1In 2023, Indiana University of Pennsylvania (IUP) created the Donald A. Walker Department of Economics Scholarship Fund to offer scholarship awards to IUP students majoring in economics, in economics pre-law, in mathematics/economics, or in social science education with a concentration in economics.

2Walrasian tâtonnement is based on the metaphor of an auction. The price is set by an auctioneer, who determines the price based on the supply of goods and the price that consumers are willing to pay. The price is not determined in a single step, but through a process of trial and error: the auctioneer announces a price, then gathers information on supply and demand intentions. If these intentions do not coincide, he or she announces a new price. The auctioneer announces prices based on previous prices until a price is found that matches supply and demand.

3In 1998, the HES President David Colander proposed to the Executive Committee that the book series to be terminated and that selected conference papers be then published in one dedicated issue of the Journal of the History of Economic Thought (the journal had recently moved from publishing two issues per year to four).

4As a member and treasurer of AIW during his presidency, I appreciated his ability and willingness to bring people together around a shared project.

5It should be remembered that Edgeworth’s theory of exchange had its origins in debates in the early 1870s, which highlighted the inability of the theory of supply and demand to account for the functioning of markets with a small number of exchangers. These debates led Edgeworth to propose a representation of economic behaviour that could replace the notions of supply and demand at given prices and apply to situations of both imperfect and perfect competition.

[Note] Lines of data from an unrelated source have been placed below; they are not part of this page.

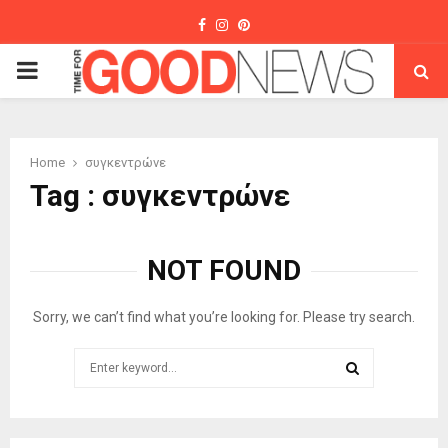
Facebook
Instagram
Pinterest
PRIMARY
MENU
Home
συγκεντρώνε
Tag : συγκεντρώνε
NOT FOUND
Sorry, we can’t find what you’re looking for. Please try search.
Search
for:
SEARCH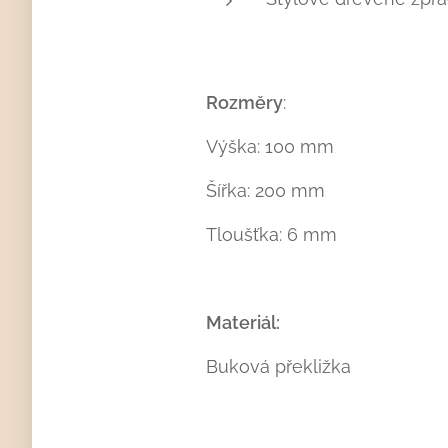
Rozměry
:
Výška: 100 mm
Šířka: 200 mm
Tloušťka: 6 mm
Materiál:
Buková překližka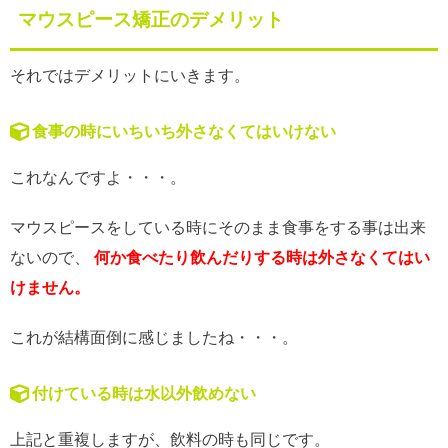
マウスピース矯正のデメリット
それではデメリットにいきます。
食事の時にいちいち外さなくてはいけない
これなんですよ・・・。
マウスピースをしている時にそのまま食事をする事は出来
ないので、
何か食べたり飲んだりする時は外さなくてはい
けません。
これが結構面倒に感じましたね・・・。
付けている時は水以外飲めない
上記と重複しますが、飲料の時も同じです。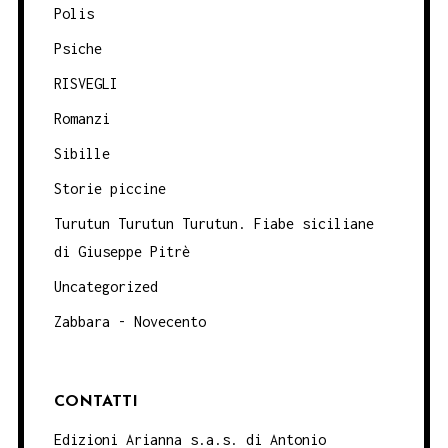
Polis
Psiche
RISVEGLI
Romanzi
Sibille
Storie piccine
Turutun Turutun Turutun. Fiabe siciliane
di Giuseppe Pitrè
Uncategorized
Zabbara - Novecento
CONTATTI
Edizioni Arianna s.a.s. di Antonio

6In his article in honour of Jaffé (who died on 17 August 1980), Walker (1981a) recalls Jaffé’s desire to make Walras’ work known to the international scientific community: “Jaffé returned to the U.S in 1928 to take a position at Northwestern university as a teacher of Marshall and the continental economists. At that time he became interested in the work of Walras, and began to translate the Eléments déconomie politique pure… For many years Jaffé concentrated obsessively in that effort, expending enormous amounts of time on trying to achieve the most faithful possible rendition of Walrass meaning, and on preparing a detailed annotation of the volume” (Walker, 1981a: p. 25). Jaffé struck up a friendship with Henri Schultz, economist at the University of Chicago. Schultz was familiar with Walras theories and he published a number of articles about Walras (Schultz, 1929, 1932). It was Schultz who gave enthusiasm to Jaffé for reading The Eléments in 1929 (Walker, 1981c: p. 1013).

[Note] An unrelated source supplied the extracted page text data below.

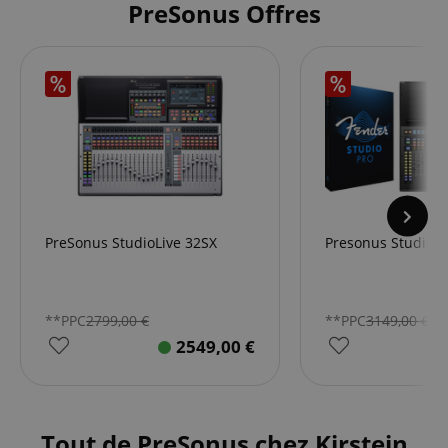
PreSonus Offres
PreSonus StudioLive 32SX
Presonus StudioLi
**PPC
2799,00
€
**PPC
3149,00
€
2549,00
€
Tout de PreSonus chez Kirstein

7In 1954, his translated edition of Walras’s book Elements of Pure Economics was printed. In 1965, Jaffé published the correspondence of Léon Walras.

8Donald Walker uses the term of (written) pledges model to refer to the monetary submodel of markets of that type that Walras constructed.

9In his investigations of mathematical iteration, Walras described how the theorist, who is sitting in his study pondering a model, must hold certain prices constant by assumption and change its prices in certain directions in order to find the solutions of its system of equations of general equilibrium. The theorist must transform the equations relating economic variables repeatedly to diminish the difference between the demand and supply quantities of each commodity.

Conflicts of Interest

The author declares no conflicts of interest regarding the publication of this paper.